Começou por abrir a pasta de “As minhas fotos” e depois de as ver uma a uma,
apagou-as. Muitas delas eram fotos antigas e de ambos, tiradas com a máquina
automática assente no tripé aos pés do divã da sala. Algumas tinham anos. Era
uma mania dele, guardar estas fotos que gostava de as ver e rever sem nunca se
cansar. Algumas delas eram maravilhosamente ousadas, e irradiavam a paixão
fervorosa que os unia, mas eram também e principalmente muito, mas mesmo muito
comprometedoras.
—
Era-mos tão loucos naquele tempo… Se aquelas fotografias caíssem nas mãos de
alguém, era um desastre. — Pensava Helga. Maciel tinha uma imaginação
prodigiosa e a nossa sexualidade era vivida em plena. Tudo era permitido
até ao limite do respeito por nós próprios e um pelo outro. A moral de muita
gente ainda não aceita este aspecto da sexualidade, por isso muitos casais não
são felizes principalmente porque não falam, não contam um ao outro as suas
fantasias, as suas obsessões, os seus prazeres mais íntimos às vezes tão
simples de realizar. Quando duas pessoas se amam de verdade, não deve haver
barreiras ou limites no desfrutar desse amor.
Era
já fim de tarde, quando finalmente apagou a última foto, eram as que tinham
tirado em Paris à nove anos atrás. Apagou também a pasta, foi ainda à
“Reciclagem” e teclou em “Delete”, apagando definitivamente aquele passado
feito de fotografias digitais. Voltaria no dia seguinte para levar os quadros e
continuar a “limpeza” ao computador.
Em
casa houve da parte do filho Diogo, já com 18 anos, uma certa curiosidade em
saber como tudo se tinha passado em relação à morte do “avô”. É verdade que mal
o conhecia, tinha perto de dois anos quando o Maciel “partiu para o
estrangeiro”, mas tinha curiosidade, nada que Helga não tivesse previsto, assim
como, aproveitava para que Dário também ficasse “esclarecido”.
Helga
contou-lhes como Maciel tinha chegado em segredo e depois de se hospedar num
hotel, deu imediatamente entrada no hospital, com um AVC. Talvez tivesse
regressado com a ideia legítima de morrer na sua terra. Helga continuou com a
mentira que inventara, dizendo que só teve conhecimento do seu falecimento por
um telefonema do hotel, uma vez que encontraram nas coisas dele o seu contacto.
Maciel tinha deixado uma carta para o caso de uma fatalidade, onde dizia que
não queria incomodar ninguém, pois era desejo dele, que a cerimónia fúnebre
fossem o mais simples possível e sem publicidade. O que a levou a tratar de
tudo sozinha, uma vez que o marido se encontrava ausente em Roma, apenas o
editor de Maciel lhe prestou a ajuda burocrática e necessária nestas ocasiões.
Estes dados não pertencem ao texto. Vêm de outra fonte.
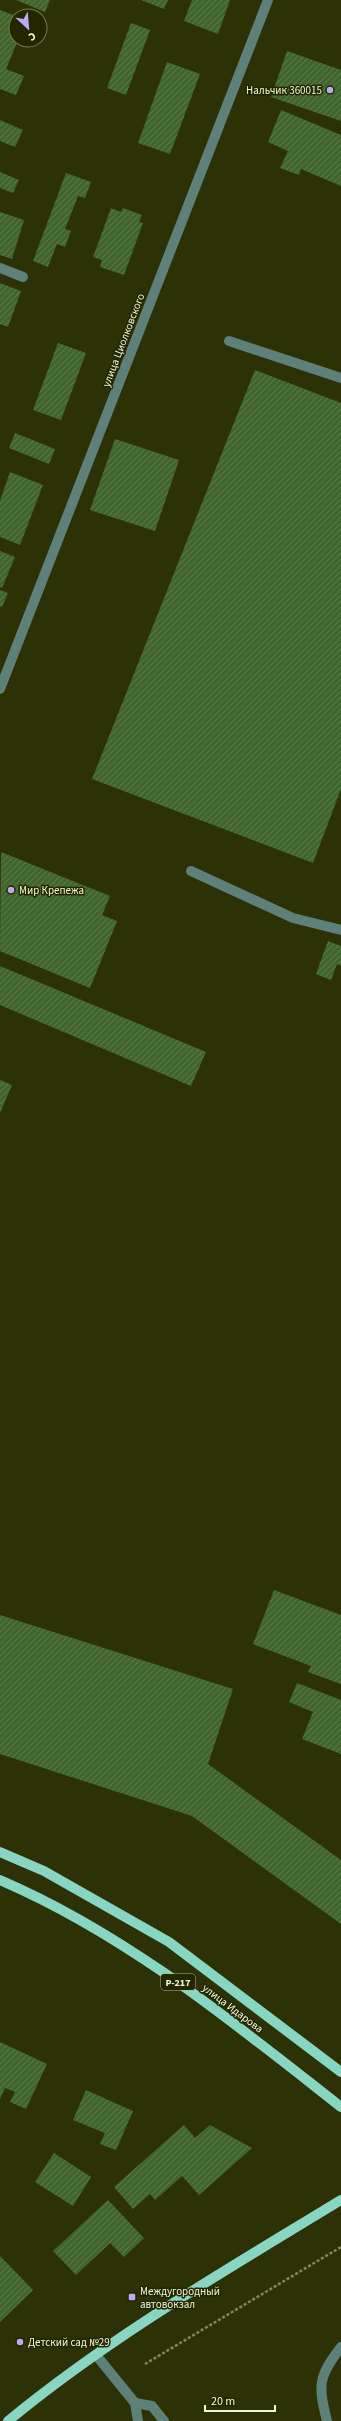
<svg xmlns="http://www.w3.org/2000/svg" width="341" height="2421" font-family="'Source Sans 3',sans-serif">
  <defs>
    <pattern id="building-hatch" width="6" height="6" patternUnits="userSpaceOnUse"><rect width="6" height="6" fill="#40662d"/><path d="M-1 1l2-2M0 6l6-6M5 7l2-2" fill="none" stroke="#5c7d4b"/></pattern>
  </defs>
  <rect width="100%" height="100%" fill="#2c3106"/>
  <!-- building -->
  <g fill="url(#building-hatch)">
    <path d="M16 0H50L45 12Z"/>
    <path d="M141 0H168L164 9Z"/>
    <path d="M192 0H230L218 34 184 21Z"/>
    <path d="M0 10 16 16V40H18L6 69 24 76 16 95 0 89Z"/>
    <path d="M131 23 150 30 126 95 107 88Z"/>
    <path d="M287 51 341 70V121L271 97Z"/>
    <path d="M167 62 200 74 170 154 138 143Z"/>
    <path d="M281 110 341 135V186L301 169 299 175 280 168 288 151 268 142Z"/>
    <path d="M0 120 23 130 15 147 0 141Z"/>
    <path d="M0 172 19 180 13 193 0 188Z"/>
    <path d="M66 173 91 182 85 198 78 196 65 229 71 231 65 247 57 244 48 267 33 261Z"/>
    <path d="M111 208 121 212 123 208 142 215 139 222 143 223 124 275 100 267 102 260 93 257Z"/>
    <path d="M0 212 24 220 12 259 0 255Z"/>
    <path d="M0 283 21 291 8 327 0 324Z"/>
    <path d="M58 343 86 353 61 420 33 410Z"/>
    <path d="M255 370 341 403V789L313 863 92 779Z"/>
    <path d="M15 433 55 449 49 464 9 448Z"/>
    <path d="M115 439 179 460 155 531 90 510Z"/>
    <path d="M10 472 43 485 20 545 0 537V501Z"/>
    <path d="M0 551 15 557 2 588 0 587Z"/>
    <path d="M0 590 8 593 2 607 0 606Z"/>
    <path d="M1 852 110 896 102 915 117 921 90 988 0 951Z"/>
    <path d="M328 941 341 946V966L337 964 331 980 316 974Z"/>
    <path d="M0 966 206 1052 191 1086 0 1005Z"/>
    <path d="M0 1080 12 1085 0 1113Z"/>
    <path d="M274 1590 341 1615V1684L308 1672 311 1666 253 1644Z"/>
    <path d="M0 1615 233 1689 208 1764 341 1860V1924L192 1816 0 1754Z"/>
    <path d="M297 1683 341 1700V1754L302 1739 313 1712 289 1702Z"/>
    <path d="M0 2042 47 2064 26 2109 10 2102 15 2092 5 2088 0 2099Z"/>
    <path d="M86 2090 133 2111 116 2150 100 2144 105 2133 73 2120Z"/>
    <path d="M184 2125 195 2138 210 2125 252 2148 199 2195 182 2176 155 2200 150 2194 133 2209 114 2187Z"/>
    <path d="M54 2153 91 2177 73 2206 35 2182Z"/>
    <path d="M108 2200 144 2238 124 2257 110 2243 76 2275 53 2251Z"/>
    <path d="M0 2256 33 2290 0 2322Z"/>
  </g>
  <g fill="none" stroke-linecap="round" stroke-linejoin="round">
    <!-- path -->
    <path stroke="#828762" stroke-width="2.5" stroke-dasharray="3 2" stroke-linecap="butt" d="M145 2364 341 2247"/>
    <!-- minor -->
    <g stroke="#5d8178" stroke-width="10">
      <path d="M0 268 23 277"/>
      <path d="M229 341 341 378"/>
      <path d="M0 689 268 0"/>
      <path d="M191 871 293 918 341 930"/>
      <path d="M96 2355 135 2403"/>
      <path d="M138 2421 135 2403 152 2406 164 2421"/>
      <path d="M327 2421C318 2385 318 2377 341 2347"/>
    </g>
    <!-- major -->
    <g stroke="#88d5c2" stroke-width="10">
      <path d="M0 1852 44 1871 169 1942 341 2072"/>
      <path d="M0 1880C126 1934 234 2023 341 2107"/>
      <path d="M8 2421C111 2336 228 2269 341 2200"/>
    </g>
  </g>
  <!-- markers -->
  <g fill="#bea9f5" stroke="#222700" stroke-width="1.5">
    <circle cx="330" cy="90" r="4"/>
    <circle cx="11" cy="890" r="4"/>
    <rect x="128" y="2293" width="8" height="8" rx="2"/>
    <circle cx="20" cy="2342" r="4"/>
  </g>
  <g text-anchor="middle" stroke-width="3" stroke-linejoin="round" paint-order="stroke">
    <!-- shield labels -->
    <rect fill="#222700" stroke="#b3b999" stroke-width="1" x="161" y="1974" width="34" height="16" rx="3"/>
    <g font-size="10" font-weight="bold" fill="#f1f7da">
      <text x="178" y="1986">Р-217</text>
    </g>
    <!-- poi labels -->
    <g font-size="11" fill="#f1f7da" stroke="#222700" text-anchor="start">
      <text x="322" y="94" text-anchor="end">Нальчик 360015</text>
      <text x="19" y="894">Мир Крепежа</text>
      <text x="140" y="2295">Междугородный<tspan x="140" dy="13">автовокзал</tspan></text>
      <text x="28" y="2346">Детский сад №29</text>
    </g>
    <!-- street labels -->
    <g font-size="11" fill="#f1f7da" stroke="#222700">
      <text transform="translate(123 340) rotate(-69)" y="4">улица Циолковского</text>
      <text transform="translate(233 2008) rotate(37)" y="4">улица Идарова</text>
    </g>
  </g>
  <!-- north arrow -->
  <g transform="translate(28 28) rotate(154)"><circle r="19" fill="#222700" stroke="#757a57"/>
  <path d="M0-3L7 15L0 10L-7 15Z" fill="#bea9f5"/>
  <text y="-6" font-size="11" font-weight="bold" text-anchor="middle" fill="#f1f7da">С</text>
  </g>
  <!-- scale -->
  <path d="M205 2405v6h70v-6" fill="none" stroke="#f1f7da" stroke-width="2"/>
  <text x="211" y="2405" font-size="12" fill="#f1f7da" stroke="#222700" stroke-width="3" paint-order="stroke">20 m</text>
</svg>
Restava aquele saco que lhe foi entregue pelo próprio hotel, pois era a única
bagagem do escritor desaparecido, tirando uma mala de roupa que logo se desfez,
entregando-a a uma instituição de caridade da cidade.
Ficou
assim esclarecido todo o mistério da morte de Maciel. Dário absorvido pelo seu
trabalho, nunca mais pensou no assunto mas… Diogo não ficou muito convencido da
explicação da mãe, apenas por um pormenor que foi a grande falha de Helga nesta
enorme mentira. Naquele saco não havia, um passaporte, um postal, uma foto do
local onde Maciel tinha vivido, nada que “disse-se”, por onde andou tantos
anos.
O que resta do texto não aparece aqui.